Allen L. Lee said...

“Permanent Interests: The Expansion, Organization, and Rising Influence of African Americans in Congress, 1971–2007

…Among the CBC’s notable legislative achievements were the passage of the Humphrey–Hawkins Act of 1978 to promote full employment and a balanced budget, the creation in 1983 of a federal holiday commemorating the birthday of Martin Luther King, Jr., and legislation in 1986 that imposed the first sanctions against South Africa’s all-white government for its practice of apartheid…. “
http://baic.house.gov/historical-essays/essay.html?intID=1&intSectionID=10



“…Newell, 38, said he opposes legislation Watson authored in 2007 to cut federal funding to the CN. Watson penned the bill after Cherokee citizens voted to expel all non-Indian citizens from the tribe. The vote affected about 2,800 Cherokee Freedmen. He said he opposes Watson’s interference because he doesn’t believe it’s an issue Congress should be addressing.

“The people of the Cherokee Nation should have the sovereignty to decide for themselves what membership means,” Newell said. “I don’t think it’s appropriate for the U.S. Congress to be stepping in to dictate to the Cherokee tribe what its definition of membership should be.”
http://www.cherokeephoenix.org/20951/Article.aspx

If Congress and the CBC hadn’t decided to push to “sever” relations with Apartheid South Africa, Nelson Mandela would still be in jail. Felton Newell shows a serious lack in what a sovereign practice of “Apartheid” or “Jim Crow” really is. Taking money for a manufactured statement doesn’t bode well for his character either. He’s not fit for the job.
Lets try the statement with some editing:

The people of the Cherokee or (Republic of South Africa) Nation should have the sovereignty to decide for themselves what membership means,” Newell said. “I don’t think it’s appropriate for the U.S. Congress to be stepping in to dictate to the Cherokee tribe or(White Afrikaaner tribe) what its definition of membership should be.

Allen L. Lee said...

Author and attorney Charles W. Chesnutt wrote this about Black dis-enfranchisement in 1903. The Original Pechanga blog has taken great pains to point out the civil and human rights of the individual in a sovereign society.

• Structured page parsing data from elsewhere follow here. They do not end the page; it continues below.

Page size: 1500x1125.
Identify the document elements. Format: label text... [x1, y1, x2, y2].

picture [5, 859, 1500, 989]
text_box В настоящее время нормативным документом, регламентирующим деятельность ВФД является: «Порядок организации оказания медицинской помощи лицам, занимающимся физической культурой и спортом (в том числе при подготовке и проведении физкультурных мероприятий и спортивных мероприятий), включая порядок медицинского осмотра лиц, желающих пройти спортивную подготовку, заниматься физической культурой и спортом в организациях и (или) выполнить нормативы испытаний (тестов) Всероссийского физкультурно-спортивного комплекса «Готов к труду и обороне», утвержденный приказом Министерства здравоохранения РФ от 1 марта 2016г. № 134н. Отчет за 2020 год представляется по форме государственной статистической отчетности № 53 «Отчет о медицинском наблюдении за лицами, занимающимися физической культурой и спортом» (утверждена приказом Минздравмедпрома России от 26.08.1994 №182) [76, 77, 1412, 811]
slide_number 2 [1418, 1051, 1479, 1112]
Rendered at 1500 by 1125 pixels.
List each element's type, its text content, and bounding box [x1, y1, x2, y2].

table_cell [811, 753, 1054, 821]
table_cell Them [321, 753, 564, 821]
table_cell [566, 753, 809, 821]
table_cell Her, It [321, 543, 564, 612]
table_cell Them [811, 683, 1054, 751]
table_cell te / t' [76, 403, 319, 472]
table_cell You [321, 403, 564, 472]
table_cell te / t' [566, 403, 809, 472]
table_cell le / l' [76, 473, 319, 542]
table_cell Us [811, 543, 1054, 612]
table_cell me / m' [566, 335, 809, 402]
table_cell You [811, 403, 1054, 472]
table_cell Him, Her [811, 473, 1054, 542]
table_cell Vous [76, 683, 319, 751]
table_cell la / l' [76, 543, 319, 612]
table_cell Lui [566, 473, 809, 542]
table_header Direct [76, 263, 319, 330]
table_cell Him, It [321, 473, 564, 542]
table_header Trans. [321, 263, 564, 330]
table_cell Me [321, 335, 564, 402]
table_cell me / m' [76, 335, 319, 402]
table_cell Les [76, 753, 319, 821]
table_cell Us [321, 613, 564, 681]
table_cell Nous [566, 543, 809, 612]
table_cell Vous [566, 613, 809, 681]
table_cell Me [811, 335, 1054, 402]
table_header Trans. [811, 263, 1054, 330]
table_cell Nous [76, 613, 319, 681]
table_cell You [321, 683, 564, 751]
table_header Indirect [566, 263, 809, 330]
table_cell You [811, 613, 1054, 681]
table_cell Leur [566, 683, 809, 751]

I think it appropriate to place this excerpt here:

"The Disfranchisement of the Negro
From The Negro Problem (1903).

...I have spoken of the effect of disfranchisement upon the colored race; it is to the race as a whole, that the argument of the problem is generally directed. But the unit of society in a republic is the individual, and not the race, the failure to recognize this fact being the fundamental error which has beclouded the whole discussion."

http://www.online-literature.com/charles-chesnutt/3174/
Over 100 years later, the dis-enfranchisement of tribal citizens, Indian and Tribal Freedmen descendants alike, is no less a concern of the individual today then it was in 1903, just before Jim Crow removed every right that Blacks had earned during Reconstruction. Tribal individuals are seeing their own collapse of Reconstruction before our very eyes and it is called dis-enrollment.